The televised debate between the four Spanish candidates for the 2016 elections was expected to be historic, due to the fact that, for the first time, the sitting President from the Popular Party (PP) would not only confront his traditional rival from the Socialist Party (PSOE), but also the two newly emerged political organisations, Ciudadanos and Podemos.
Nevertheless, contrary to expectations, the debate lacked any truly memorable moments. With a very restricted format, moderated by journalists and divided into three policy blocks (the economy, social policy and institutional reform), the candidates, in lieu of debating, espoused their ideas with little intervention or rebuttle from their adversaries. The time alloted for each section was restricted, so moderators were able to nip any glimmer of confrontation squarely in the bud.
The messages of the four leading political parties have barely changed since the last round of elections in December. The PP proclaims itself responsible for Spain's recovery, while PSOE states that it's the only choice that guarantees change. Ciudadanos presents itself as the champions of regeneration and relies on their star proposal of introducing a single contract. Podemos again highlights the need for increased public spending.
Only in the institutional reform section, which included discussion of corruption, did the tone of the debate heat up. Surprisingly, Albert Rivera (Ciudadanos) addressed his criticisms to President Rajoy, which caught the PP leader off guard. Meanwhile PSOE and Podemos were embroiled in their own war. The Socialists made it very clear that Pablo Iglesias prevented the implementation of a government of change in March by rejecting coalition proposals. "Pedro, you've got the wrong rival," replied Iglesias in a murmur that became the talk of the night.
The increased tensions experienced during the corruption discussion came to nothing, and the debate ended in yawns. Afterwards, it was the little details, such as Rajoy's table full of post-it notes or the journalists' inability to guide the debate, that became the hot topic of every Spanish household.
It's a pity that, as Spain's next four years are at stake, important subjects such as male violence were glossed over (it took up 22 seconds of the debate). Something similar happened with the discussion surrounding hosting refugees and European policy, both of which were only superficially tackled. The lengthy and tedious debate finished after midnight, just as the need for a more rational hours in Spain is in the midst of discussion. One argument is to copy good practice from Europe, in order to finally encourage parliamentary reconciliation. Spain continues without an agreement, just as it continues without a debate, and without being confronted with real ideas.

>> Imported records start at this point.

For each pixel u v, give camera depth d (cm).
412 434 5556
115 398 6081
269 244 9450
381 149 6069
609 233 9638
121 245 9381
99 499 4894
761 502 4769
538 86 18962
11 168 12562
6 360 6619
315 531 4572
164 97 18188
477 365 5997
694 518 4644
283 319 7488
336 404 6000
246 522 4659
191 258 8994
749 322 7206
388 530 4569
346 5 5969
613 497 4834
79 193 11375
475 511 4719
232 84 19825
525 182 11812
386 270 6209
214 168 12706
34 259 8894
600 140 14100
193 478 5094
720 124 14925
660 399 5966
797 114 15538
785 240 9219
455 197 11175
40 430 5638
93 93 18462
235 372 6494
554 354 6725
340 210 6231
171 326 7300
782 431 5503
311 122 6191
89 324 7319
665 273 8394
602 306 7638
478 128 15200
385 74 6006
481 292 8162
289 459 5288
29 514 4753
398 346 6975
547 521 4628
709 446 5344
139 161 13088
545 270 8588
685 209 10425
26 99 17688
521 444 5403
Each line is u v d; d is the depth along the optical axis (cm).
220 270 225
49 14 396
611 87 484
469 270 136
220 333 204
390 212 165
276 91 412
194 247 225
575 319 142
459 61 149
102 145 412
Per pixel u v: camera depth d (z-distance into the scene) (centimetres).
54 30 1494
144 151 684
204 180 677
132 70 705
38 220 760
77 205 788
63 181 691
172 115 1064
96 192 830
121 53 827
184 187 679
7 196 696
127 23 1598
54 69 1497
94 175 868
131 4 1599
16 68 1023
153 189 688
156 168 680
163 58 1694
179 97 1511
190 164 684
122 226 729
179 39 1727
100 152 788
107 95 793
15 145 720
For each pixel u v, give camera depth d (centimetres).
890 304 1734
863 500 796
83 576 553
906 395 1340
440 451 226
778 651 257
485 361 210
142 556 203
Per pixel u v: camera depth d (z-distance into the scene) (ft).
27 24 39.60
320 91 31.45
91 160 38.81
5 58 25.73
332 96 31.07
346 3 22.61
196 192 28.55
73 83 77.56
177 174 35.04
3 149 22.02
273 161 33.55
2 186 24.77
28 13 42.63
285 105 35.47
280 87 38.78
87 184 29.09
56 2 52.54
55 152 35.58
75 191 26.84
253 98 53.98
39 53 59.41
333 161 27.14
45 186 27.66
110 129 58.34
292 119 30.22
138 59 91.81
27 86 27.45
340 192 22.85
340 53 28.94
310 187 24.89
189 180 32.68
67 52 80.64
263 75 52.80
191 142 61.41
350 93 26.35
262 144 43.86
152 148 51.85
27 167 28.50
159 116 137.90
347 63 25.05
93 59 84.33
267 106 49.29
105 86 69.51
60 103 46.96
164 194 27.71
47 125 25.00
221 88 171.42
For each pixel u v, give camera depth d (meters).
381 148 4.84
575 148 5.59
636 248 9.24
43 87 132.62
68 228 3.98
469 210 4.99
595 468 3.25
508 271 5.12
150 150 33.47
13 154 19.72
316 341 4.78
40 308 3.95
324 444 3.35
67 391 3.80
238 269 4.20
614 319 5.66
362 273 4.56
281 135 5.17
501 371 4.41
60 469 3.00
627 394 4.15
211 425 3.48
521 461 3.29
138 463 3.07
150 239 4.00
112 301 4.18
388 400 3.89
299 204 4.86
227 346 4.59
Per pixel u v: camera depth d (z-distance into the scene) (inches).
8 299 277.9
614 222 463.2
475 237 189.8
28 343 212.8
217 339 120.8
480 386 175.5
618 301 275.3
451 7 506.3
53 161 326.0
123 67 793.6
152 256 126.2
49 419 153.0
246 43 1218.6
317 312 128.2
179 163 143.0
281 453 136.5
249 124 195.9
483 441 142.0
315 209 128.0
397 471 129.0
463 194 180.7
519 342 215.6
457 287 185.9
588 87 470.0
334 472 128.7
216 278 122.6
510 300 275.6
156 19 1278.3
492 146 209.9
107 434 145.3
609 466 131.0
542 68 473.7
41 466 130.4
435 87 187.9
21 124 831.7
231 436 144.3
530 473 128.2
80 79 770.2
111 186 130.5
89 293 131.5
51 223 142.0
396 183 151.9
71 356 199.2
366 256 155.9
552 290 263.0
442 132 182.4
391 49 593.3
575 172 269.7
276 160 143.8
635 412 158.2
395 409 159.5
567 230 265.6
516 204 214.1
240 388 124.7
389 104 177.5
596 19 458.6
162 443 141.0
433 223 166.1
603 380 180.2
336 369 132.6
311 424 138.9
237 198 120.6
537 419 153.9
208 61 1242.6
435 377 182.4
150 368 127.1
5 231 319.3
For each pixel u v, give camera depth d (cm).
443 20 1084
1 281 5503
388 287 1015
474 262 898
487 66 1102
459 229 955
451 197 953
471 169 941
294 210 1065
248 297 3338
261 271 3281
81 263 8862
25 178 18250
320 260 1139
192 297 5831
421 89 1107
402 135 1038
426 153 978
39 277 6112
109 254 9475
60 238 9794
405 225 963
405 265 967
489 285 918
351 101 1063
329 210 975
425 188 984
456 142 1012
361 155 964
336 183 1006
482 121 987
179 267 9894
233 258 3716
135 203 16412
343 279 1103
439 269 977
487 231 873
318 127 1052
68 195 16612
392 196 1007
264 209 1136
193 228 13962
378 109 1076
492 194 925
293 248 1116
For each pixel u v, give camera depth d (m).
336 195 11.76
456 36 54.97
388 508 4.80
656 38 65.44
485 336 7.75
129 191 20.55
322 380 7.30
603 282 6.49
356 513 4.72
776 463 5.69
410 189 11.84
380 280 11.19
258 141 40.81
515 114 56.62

It's clear candidates avoided a spirited debate, because at this point they think they are more likely to lose votes than win them.
The question is whether it's in anybody's interest for citizens to go to the polls on the 26th of June with so much disillusion, given that, six months after the cold December elections, this sunnier June offering paints a broadly similar picture. Granted, there's the added mystery of whether there will be a "sorpasso" [Italian word meaning overtaking, here referring to an electoral advantage, ed.] as Unidos Podemos confronts PSOE. Perhaps the lack of confrontation during the debate means someone will reach an agreement?